Commuter rail tickets also get a sanity check. Instead of expiring four hours after purchase, all one-way LIRR and Metro-North tickets—paper or mobile—would be good until 4 am the following day. This means that if dinner runs long or your train vanishes from the board, your ticket won’t.
Families win, too: the $1 “family fare” would expand to include kids 17 and under (up from 11) and would be valid all day, every day, including the weekday morning rush that was previously off-limits. And for riders west of the Hudson, the previously proposed 4.4-percent increase on Metro-North’s Pascack Valley and Port Jervis lines is off the table.
The broader fare-and-toll hike itself isn’t changing, however—just the timing.
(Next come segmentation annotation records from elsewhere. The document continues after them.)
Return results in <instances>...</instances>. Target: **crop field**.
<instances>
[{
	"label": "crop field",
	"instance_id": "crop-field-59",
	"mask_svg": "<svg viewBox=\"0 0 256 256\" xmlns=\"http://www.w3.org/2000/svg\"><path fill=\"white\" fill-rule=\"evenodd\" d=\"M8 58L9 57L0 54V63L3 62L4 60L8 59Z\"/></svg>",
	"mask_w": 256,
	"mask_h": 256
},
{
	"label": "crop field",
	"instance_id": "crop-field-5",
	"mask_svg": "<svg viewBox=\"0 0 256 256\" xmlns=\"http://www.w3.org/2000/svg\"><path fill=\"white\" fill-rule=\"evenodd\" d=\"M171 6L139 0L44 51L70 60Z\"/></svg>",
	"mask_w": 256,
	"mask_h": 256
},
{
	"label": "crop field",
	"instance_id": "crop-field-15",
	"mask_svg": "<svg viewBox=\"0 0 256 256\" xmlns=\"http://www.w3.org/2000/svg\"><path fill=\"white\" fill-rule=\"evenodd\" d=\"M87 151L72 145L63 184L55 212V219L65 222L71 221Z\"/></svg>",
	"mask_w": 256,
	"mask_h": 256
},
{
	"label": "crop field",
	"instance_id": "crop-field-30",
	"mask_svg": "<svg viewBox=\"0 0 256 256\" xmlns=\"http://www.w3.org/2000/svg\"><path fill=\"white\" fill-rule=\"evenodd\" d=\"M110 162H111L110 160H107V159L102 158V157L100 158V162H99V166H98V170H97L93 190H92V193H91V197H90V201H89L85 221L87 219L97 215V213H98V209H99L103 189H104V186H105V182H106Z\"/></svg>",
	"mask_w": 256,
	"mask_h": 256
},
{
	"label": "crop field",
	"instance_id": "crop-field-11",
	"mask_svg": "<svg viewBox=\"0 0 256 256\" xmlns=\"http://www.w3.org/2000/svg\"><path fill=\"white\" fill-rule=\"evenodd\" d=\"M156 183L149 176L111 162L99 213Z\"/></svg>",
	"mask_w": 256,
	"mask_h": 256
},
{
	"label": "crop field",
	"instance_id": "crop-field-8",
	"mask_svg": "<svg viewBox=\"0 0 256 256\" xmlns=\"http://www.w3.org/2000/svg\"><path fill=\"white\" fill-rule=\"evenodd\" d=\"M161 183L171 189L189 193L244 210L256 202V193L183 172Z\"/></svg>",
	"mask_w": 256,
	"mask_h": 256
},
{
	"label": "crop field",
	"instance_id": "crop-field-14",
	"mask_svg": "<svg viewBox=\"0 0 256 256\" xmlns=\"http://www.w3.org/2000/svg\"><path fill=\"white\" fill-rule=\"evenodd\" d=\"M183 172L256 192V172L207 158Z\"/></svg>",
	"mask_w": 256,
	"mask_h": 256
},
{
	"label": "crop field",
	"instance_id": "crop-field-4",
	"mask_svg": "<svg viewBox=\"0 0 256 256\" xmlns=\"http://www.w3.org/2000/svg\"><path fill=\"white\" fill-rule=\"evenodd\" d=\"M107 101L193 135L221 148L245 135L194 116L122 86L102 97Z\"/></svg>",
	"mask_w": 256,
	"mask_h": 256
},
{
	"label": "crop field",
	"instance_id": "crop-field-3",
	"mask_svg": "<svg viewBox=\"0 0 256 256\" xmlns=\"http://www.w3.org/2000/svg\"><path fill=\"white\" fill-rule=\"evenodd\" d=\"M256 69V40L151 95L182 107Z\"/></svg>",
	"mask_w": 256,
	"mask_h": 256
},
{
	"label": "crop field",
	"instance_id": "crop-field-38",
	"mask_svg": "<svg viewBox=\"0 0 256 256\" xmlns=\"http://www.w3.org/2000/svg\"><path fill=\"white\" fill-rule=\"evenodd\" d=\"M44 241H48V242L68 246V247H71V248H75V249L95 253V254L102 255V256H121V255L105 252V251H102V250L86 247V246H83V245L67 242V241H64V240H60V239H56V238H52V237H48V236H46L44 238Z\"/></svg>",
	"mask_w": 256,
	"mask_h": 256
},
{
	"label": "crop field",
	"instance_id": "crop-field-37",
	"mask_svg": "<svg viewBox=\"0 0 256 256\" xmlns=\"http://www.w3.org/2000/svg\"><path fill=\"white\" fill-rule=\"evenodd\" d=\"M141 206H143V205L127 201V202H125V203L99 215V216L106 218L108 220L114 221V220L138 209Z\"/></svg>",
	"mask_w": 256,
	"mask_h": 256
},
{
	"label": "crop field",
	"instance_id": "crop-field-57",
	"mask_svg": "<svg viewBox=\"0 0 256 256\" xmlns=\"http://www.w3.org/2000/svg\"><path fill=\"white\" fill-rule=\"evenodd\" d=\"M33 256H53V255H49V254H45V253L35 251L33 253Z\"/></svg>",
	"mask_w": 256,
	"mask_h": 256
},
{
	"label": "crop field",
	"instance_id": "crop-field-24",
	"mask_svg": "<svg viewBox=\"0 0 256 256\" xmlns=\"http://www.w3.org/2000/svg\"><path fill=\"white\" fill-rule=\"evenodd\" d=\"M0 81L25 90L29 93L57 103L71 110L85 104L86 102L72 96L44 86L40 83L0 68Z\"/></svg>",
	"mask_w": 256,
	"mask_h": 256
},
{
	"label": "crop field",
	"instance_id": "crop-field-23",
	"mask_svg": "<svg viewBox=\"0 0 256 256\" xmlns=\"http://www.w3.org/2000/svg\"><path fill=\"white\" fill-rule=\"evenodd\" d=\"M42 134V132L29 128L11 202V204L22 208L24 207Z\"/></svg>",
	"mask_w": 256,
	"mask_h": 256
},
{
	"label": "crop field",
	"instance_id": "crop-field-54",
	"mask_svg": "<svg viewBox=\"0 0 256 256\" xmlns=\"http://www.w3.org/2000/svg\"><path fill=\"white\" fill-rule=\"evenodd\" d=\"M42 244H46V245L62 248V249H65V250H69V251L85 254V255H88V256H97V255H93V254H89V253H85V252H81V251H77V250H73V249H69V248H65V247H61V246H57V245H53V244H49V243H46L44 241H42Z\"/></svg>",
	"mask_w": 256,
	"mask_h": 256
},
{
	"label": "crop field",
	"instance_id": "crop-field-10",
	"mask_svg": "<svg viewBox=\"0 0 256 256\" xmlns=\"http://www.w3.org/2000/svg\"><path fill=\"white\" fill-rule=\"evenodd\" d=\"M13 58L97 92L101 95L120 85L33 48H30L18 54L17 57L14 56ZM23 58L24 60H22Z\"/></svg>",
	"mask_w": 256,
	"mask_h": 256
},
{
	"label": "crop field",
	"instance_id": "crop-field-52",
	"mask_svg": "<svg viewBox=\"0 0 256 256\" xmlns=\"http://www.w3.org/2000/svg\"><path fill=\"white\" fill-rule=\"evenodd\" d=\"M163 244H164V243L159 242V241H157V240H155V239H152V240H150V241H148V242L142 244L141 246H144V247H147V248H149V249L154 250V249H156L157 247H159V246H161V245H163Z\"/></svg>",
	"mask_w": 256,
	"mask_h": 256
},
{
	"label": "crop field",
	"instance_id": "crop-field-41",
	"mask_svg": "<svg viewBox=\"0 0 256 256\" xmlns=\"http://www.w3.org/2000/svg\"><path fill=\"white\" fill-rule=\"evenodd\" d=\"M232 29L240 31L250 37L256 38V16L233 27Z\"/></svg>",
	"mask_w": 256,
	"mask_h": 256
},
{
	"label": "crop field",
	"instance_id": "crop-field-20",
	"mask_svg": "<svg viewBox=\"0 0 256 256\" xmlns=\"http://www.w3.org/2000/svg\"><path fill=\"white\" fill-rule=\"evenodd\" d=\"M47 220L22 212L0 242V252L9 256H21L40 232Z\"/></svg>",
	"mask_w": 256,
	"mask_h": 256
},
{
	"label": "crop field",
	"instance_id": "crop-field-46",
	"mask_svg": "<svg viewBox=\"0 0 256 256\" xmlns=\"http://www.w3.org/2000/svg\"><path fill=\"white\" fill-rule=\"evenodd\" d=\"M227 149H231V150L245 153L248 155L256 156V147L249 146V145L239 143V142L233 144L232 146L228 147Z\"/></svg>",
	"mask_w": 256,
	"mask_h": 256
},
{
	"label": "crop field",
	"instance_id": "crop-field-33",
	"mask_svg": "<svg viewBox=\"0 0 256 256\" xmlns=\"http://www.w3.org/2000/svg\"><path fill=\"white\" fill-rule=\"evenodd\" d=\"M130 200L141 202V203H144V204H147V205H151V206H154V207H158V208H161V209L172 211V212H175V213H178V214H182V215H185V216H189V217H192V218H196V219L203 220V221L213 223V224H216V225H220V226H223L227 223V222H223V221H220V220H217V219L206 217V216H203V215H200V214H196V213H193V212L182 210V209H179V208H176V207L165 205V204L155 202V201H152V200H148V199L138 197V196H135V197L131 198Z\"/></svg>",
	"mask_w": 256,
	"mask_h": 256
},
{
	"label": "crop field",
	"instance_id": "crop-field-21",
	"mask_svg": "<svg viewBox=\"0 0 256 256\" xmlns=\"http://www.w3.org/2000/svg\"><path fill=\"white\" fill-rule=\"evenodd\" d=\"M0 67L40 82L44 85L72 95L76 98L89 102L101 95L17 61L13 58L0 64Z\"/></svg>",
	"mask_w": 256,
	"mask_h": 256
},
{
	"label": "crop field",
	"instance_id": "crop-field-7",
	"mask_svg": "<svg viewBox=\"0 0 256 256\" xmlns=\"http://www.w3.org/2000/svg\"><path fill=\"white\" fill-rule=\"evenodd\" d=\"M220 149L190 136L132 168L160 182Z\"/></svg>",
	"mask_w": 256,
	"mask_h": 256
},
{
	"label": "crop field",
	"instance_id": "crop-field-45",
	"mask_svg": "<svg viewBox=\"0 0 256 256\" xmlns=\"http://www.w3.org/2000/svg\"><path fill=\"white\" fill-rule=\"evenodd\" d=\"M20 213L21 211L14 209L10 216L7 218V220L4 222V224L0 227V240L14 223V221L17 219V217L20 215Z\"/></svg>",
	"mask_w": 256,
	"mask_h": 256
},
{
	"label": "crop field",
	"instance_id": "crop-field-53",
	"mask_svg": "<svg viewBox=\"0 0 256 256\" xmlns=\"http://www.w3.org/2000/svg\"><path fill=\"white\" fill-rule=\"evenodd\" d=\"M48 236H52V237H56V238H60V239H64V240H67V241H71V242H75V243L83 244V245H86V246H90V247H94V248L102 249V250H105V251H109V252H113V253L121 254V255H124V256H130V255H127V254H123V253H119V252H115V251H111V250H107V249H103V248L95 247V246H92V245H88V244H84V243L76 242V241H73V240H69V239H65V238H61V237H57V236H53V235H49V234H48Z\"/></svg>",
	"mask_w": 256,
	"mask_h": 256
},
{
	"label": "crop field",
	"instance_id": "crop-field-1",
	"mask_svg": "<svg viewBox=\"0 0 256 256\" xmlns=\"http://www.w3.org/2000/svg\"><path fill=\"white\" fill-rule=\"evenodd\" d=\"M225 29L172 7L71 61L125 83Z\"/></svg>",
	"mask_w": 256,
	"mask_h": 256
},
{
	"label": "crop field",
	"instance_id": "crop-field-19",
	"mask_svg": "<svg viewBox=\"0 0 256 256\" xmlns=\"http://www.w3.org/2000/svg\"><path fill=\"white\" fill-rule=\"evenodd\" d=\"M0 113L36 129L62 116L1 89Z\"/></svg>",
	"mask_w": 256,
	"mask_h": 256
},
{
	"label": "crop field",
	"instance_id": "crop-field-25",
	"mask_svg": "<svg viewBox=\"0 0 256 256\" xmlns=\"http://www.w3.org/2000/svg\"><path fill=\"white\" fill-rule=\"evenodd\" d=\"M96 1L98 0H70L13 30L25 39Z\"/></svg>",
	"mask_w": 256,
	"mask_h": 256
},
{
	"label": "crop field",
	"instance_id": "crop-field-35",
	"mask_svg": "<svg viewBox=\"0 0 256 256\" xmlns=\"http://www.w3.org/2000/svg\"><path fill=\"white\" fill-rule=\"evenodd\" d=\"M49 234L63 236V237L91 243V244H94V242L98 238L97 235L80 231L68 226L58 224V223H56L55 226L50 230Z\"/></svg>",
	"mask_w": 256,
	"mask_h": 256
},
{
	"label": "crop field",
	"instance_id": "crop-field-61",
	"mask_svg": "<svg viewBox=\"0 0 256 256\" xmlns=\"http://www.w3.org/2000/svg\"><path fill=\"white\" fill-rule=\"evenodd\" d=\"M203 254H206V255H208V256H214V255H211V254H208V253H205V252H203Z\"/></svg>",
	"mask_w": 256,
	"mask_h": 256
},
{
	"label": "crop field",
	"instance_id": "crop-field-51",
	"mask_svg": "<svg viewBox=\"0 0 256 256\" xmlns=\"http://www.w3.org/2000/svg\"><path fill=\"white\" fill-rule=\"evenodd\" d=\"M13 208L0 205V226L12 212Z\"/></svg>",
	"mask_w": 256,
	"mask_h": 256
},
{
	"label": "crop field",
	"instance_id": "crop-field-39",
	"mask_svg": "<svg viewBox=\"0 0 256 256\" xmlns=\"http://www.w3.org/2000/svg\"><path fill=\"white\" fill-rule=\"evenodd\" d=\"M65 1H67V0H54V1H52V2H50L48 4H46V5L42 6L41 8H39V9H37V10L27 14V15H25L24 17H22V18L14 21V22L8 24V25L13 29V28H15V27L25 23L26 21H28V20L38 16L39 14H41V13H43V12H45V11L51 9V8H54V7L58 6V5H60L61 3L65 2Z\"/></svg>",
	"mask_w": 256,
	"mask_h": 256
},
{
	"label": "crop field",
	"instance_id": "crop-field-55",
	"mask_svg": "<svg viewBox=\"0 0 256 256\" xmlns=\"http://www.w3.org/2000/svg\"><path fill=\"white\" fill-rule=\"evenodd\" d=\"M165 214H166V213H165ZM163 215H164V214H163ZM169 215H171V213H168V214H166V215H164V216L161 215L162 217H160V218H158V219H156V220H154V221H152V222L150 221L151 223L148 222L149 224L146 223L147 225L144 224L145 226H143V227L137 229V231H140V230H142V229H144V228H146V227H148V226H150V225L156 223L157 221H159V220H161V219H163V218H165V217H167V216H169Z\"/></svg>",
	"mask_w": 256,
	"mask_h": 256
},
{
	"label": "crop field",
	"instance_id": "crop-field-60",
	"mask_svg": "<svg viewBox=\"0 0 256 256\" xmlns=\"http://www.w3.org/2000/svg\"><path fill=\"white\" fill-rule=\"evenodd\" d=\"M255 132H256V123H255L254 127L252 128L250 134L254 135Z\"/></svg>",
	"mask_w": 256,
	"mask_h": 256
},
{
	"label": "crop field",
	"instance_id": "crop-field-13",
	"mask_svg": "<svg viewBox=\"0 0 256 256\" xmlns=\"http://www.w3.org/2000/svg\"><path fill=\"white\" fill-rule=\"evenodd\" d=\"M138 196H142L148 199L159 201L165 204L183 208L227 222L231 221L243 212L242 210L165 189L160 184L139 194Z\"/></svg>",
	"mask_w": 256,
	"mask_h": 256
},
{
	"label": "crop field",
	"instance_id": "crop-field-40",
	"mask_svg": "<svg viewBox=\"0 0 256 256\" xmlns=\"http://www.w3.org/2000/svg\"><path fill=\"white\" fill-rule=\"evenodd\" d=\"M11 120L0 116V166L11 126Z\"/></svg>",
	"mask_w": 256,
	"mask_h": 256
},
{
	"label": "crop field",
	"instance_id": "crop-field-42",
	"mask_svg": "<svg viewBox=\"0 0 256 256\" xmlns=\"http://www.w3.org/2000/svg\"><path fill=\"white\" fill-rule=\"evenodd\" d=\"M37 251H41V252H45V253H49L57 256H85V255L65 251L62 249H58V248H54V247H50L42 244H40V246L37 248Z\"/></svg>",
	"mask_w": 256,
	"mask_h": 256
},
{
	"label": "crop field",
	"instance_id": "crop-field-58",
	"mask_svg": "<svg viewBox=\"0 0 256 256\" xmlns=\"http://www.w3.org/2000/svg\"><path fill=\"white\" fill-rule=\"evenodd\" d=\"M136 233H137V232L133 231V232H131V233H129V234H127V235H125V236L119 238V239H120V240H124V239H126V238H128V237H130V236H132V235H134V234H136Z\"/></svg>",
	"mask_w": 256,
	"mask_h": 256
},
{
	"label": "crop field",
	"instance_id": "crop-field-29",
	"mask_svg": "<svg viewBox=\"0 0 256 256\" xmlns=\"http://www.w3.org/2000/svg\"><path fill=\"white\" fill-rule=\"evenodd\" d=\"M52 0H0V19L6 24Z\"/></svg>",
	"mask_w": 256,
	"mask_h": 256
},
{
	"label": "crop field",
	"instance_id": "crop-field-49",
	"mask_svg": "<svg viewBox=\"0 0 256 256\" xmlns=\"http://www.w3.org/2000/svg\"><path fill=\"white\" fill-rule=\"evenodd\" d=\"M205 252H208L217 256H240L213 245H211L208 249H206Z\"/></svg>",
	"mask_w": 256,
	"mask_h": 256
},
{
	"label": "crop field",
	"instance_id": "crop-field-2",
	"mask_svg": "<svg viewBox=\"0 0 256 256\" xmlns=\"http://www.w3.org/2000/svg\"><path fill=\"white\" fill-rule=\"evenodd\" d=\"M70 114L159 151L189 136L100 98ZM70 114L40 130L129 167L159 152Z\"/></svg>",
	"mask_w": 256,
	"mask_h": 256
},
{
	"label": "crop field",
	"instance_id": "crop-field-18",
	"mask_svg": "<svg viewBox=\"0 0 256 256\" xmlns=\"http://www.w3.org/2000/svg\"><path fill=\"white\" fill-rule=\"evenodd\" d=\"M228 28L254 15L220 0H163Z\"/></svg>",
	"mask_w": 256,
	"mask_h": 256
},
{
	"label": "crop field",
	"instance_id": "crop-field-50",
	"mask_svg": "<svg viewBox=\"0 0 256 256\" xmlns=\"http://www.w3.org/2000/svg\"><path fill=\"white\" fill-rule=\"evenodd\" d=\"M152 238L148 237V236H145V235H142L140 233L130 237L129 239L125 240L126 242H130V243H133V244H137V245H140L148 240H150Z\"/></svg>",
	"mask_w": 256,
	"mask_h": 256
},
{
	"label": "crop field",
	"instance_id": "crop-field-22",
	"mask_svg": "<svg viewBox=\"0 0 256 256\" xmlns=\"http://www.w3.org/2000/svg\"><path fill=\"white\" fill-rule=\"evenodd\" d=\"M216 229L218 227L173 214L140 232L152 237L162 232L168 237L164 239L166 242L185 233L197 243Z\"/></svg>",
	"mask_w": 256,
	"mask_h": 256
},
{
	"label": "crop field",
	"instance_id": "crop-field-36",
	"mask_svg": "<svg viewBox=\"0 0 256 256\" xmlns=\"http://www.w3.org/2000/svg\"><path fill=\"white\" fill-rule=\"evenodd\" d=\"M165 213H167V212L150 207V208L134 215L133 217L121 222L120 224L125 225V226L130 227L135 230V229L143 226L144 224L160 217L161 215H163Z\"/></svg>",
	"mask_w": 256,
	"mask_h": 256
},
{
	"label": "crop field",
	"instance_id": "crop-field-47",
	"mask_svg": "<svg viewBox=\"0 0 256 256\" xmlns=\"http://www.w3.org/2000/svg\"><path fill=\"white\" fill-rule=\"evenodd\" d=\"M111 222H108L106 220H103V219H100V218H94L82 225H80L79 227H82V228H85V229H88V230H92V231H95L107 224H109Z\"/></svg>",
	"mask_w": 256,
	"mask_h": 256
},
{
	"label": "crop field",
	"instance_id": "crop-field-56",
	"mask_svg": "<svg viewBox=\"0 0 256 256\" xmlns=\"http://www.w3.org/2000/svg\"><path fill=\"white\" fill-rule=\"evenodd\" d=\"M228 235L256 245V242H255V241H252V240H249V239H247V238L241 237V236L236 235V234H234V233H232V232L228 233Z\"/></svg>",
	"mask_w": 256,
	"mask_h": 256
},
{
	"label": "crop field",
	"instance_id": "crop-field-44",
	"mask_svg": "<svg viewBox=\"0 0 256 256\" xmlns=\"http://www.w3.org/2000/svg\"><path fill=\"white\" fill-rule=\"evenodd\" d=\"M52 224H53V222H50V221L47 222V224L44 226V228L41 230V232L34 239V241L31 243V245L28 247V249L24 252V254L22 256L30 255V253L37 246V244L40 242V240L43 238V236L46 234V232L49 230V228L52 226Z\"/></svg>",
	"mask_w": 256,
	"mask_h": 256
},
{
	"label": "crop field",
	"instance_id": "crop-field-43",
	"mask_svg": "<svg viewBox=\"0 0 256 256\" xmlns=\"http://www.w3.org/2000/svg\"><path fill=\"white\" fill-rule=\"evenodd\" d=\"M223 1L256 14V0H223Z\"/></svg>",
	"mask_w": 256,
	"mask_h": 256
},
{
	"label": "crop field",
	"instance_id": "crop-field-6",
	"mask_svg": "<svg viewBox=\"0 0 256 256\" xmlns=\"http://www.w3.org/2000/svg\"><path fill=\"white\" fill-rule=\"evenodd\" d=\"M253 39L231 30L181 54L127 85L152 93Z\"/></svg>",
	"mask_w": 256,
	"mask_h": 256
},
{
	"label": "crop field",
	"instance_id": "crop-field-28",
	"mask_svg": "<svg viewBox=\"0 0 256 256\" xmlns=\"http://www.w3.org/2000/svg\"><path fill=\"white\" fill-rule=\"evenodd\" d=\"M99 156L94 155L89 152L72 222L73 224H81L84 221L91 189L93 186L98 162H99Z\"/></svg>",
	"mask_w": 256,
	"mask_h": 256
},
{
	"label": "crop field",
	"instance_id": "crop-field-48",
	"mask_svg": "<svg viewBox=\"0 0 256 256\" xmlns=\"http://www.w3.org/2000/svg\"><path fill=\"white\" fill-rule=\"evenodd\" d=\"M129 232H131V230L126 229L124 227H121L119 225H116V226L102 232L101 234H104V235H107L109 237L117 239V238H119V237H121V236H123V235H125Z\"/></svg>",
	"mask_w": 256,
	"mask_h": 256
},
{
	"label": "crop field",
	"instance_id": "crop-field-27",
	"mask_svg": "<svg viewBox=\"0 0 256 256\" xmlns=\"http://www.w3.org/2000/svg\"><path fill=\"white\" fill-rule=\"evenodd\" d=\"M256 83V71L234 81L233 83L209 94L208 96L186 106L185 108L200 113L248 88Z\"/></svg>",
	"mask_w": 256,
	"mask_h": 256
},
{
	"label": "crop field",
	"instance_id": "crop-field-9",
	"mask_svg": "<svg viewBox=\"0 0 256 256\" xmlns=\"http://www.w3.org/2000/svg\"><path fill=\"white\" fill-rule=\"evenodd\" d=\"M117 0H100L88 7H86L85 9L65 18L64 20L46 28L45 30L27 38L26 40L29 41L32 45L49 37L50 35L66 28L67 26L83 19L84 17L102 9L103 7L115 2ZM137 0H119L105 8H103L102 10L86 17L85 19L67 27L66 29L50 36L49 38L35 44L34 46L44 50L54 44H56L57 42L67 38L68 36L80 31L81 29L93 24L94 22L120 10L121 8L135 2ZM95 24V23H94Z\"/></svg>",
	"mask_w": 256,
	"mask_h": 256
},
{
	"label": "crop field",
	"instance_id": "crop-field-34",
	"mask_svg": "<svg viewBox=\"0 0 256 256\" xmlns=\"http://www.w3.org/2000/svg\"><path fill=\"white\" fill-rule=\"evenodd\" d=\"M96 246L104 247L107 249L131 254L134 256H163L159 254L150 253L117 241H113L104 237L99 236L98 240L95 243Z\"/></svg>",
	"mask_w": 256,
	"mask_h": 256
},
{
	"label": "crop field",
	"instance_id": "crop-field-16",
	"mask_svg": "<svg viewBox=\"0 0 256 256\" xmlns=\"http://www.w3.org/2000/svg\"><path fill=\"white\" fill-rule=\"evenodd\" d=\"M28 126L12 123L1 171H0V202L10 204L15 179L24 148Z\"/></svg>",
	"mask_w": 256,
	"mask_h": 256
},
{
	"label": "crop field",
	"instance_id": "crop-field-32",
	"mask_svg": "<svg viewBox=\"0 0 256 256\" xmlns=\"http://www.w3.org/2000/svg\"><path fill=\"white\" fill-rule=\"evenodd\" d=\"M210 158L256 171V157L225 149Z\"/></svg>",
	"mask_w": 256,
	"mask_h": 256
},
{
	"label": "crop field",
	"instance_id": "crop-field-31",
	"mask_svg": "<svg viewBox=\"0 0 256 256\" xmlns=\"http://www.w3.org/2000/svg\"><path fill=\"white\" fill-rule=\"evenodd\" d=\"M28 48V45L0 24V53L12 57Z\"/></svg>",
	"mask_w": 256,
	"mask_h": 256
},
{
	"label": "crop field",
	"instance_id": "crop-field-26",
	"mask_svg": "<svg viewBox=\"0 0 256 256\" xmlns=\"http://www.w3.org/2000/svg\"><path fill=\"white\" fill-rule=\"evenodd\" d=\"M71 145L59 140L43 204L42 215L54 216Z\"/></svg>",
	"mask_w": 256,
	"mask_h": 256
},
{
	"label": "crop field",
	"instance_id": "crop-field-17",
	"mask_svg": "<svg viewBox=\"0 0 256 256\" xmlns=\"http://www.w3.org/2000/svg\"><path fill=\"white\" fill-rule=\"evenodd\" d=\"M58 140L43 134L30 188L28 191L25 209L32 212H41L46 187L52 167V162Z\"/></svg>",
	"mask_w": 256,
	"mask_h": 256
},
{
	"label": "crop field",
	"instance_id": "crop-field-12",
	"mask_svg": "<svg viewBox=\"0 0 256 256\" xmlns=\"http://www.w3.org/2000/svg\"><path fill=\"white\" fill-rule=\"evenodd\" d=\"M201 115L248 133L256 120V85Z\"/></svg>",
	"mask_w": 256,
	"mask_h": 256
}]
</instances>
The MTA says the system-wide increase is now slated for January 2026, aligning with the rollout of full tap-and-go across subways and buses. Under that package, the base subway and local bus fare would move from $2.90 to $3, and the weekly cap would lock at $35 once those 12 taps are in the books. The agency notes it fielded roughly four times as many comments as during the 2023 hike cycle, which likely helped nudge these revisions.
If you pushed back, this is your tiny victory lap. The board votes Tuesday: if approved, the rider-friendly tweaks ($35 cap, next-day ticket validity, expanded family fares and no West-of-Hudson bump) would be baked into the 2026 fare framework.
Consider it proof that showing up (and writing in) matters, even in the labyrinth of transit policy. For now, keep tapping, keep the feedback coming and maybe—just maybe—budget for one less rage-coffee this week.